出典抜粋:
★ ★ ★ ★
本発明は、方向性電磁鋼板及び方向性電磁鋼板の製造方法に関する。
方向性電磁鋼板は、変圧器の鉄心材料として多用されており、特にエネルギーロスを少なくするために鉄損の小さい材料が求められている。鉄及び珪素を含有する鉄合金は結晶磁気異方性が大きいため、外部張力を付加すると磁区の細分化が起こり、鉄損の主要素である渦電流損失を低下させることができる。特に、5%以下の珪素を含有する方向性電磁鋼板の鉄損の低減には鋼板に張力を付与することが有効であることが知られている。この張力は、表面に形成された被膜によって付与される。
特許文献1には、特に高い張力を発生する被膜を有する方向性電磁鋼板として、硼酸アルミニウム結晶を主とする被膜を表面に有する方向性電磁鋼板が開示されている。
硼酸アルミニウム被膜は鋼板表面に形成すると張力付与効果が高いので、方向性電磁鋼板の次世代の絶縁被膜として有望であるが、現在使われている絶縁被膜に比較して防錆効果が弱いので、この点を改善することが必要である。
特許文献2には、燐酸塩とコロイダルシリカを主体とする従来の絶縁被膜を形成した後に低結晶性アルミナゾルを用いて塗布液の経時的安定性が良く、耐錆性の良い硼酸アルミニウム被膜を形成する方法が開示されている。
★ ★ ★ ★
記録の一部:
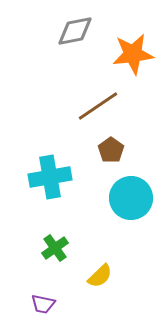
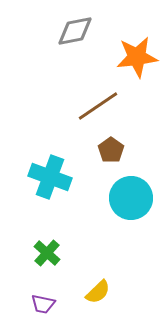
orange star: moved 4 px right, 3 px down
cyan cross: rotated 30 degrees clockwise
green cross: moved 8 px left, 5 px down; rotated 12 degrees counterclockwise
yellow semicircle: moved 2 px left, 16 px down
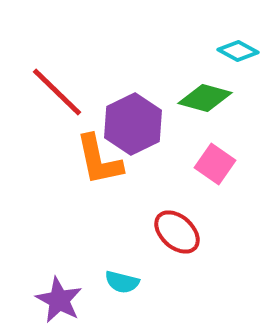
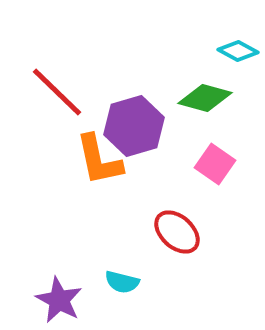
purple hexagon: moved 1 px right, 2 px down; rotated 10 degrees clockwise
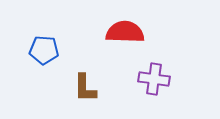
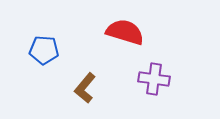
red semicircle: rotated 15 degrees clockwise
brown L-shape: rotated 40 degrees clockwise
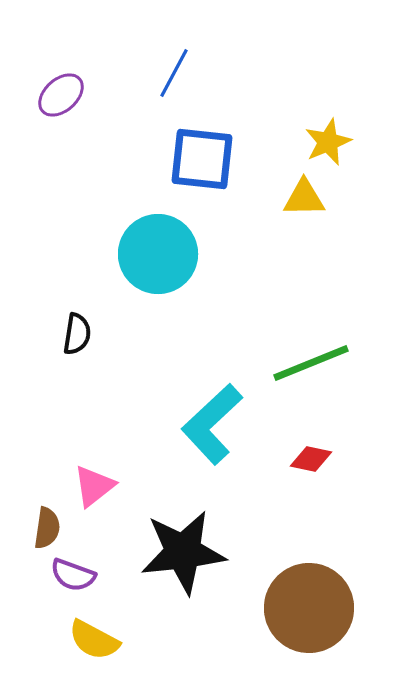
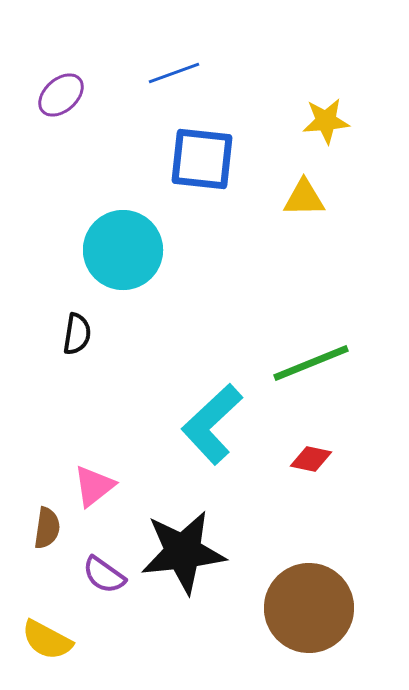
blue line: rotated 42 degrees clockwise
yellow star: moved 2 px left, 21 px up; rotated 18 degrees clockwise
cyan circle: moved 35 px left, 4 px up
purple semicircle: moved 31 px right; rotated 15 degrees clockwise
yellow semicircle: moved 47 px left
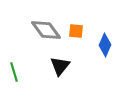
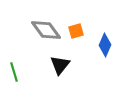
orange square: rotated 21 degrees counterclockwise
black triangle: moved 1 px up
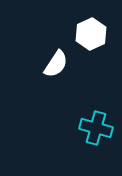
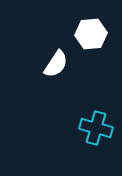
white hexagon: rotated 20 degrees clockwise
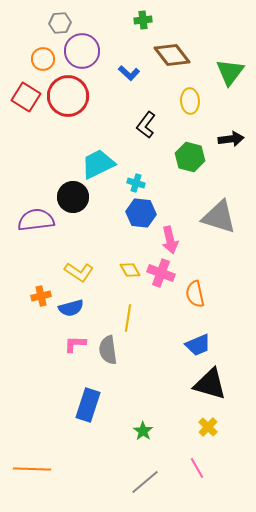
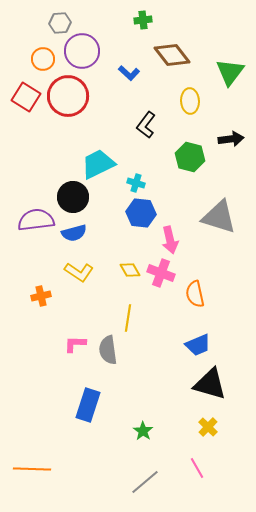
blue semicircle: moved 3 px right, 75 px up
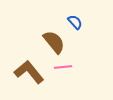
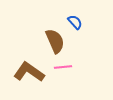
brown semicircle: moved 1 px right, 1 px up; rotated 15 degrees clockwise
brown L-shape: rotated 16 degrees counterclockwise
★ ★ ★ ★
作業一覧:
**A)** 記録のうち「blue line: rotated 42 degrees clockwise」を含む行から始まり記録の最終行で終わる範囲を、両端の行も含め、空行を除いた番号付きリストとして出力してください。画像は回答に含めないでください。
**B)** 方向性電磁鋼板の抜粋について、最後の文の後に続く内容を書いてください。
これらの記録は方向性電磁鋼板の抜粋とは関係ありません。

想定解答:
**A)**
1. blue line: rotated 42 degrees clockwise
2. yellow star: moved 2 px left, 21 px up; rotated 18 degrees clockwise
3. cyan circle: moved 35 px left, 4 px up
4. purple semicircle: moved 31 px right; rotated 15 degrees clockwise
5. yellow semicircle: moved 47 px left
6. orange square: rotated 21 degrees counterclockwise
7. black triangle: moved 1 px up
8. white hexagon: rotated 20 degrees clockwise
9. blue semicircle: moved 3 px right, 75 px up
10. brown semicircle: moved 1 px right, 1 px up; rotated 15 degrees clockwise
11. brown L-shape: rotated 16 degrees counterclockwise

**B)**
特許文献3には、燐酸塩とコロイダルシリカを主体とする従来の絶縁被膜を形成した後に低結晶性アルミナゾルを用いて硼酸アルミニウム被膜を形成する際に硝酸を添加して、同じく塗布液の経時的安定性が良く、耐錆性の良い硼酸アルミニウム被膜を形成する方法が開示されている。
特開平6-65754号公報 特開2002-309381号公報 特開2004-99929号公報
特許文献2及び3に開示された技術によれば、いずれも燐酸塩を含む被膜が厚くなることで耐錆性が良好になる。しかしながら、途中高温での熱処理が複数回必要になるなど複雑な生産プロセスが必要になる。さらに、耐錆性は良好なものの、燐酸塩とコロイダルシリカを主体とする絶縁被膜の存在に起因して、占積率が十分高くないという問題があった。
そこで、本発明は、硼酸アルミニウム被膜を有する方向性電磁鋼板の耐錆性を向上する簡便な方法を提供することを課題とする。
方向性電磁鋼板には、一般的に、仕上げ焼鈍後の、フォルステライト被膜が表面に形成された鋼板が用いられる。このフォルステライト被膜は、方向性電磁鋼板で一般に一次被膜あるいはグラス被膜と呼称される被膜と同じものである。鋼板がフォルステライト被膜に完全に覆われていれば、十分な耐錆性が得られると考えられる。したがって、硼酸アルミニウム被膜の防錆効果が低いことが問題となるのは、フォルステライト被膜に欠陥が存在することによって、鋼板上がフォルステライト被膜に覆われていない部分が生じ、直接硼酸アルミニウムに接しているその部分の耐錆性が低下するためと考えられる。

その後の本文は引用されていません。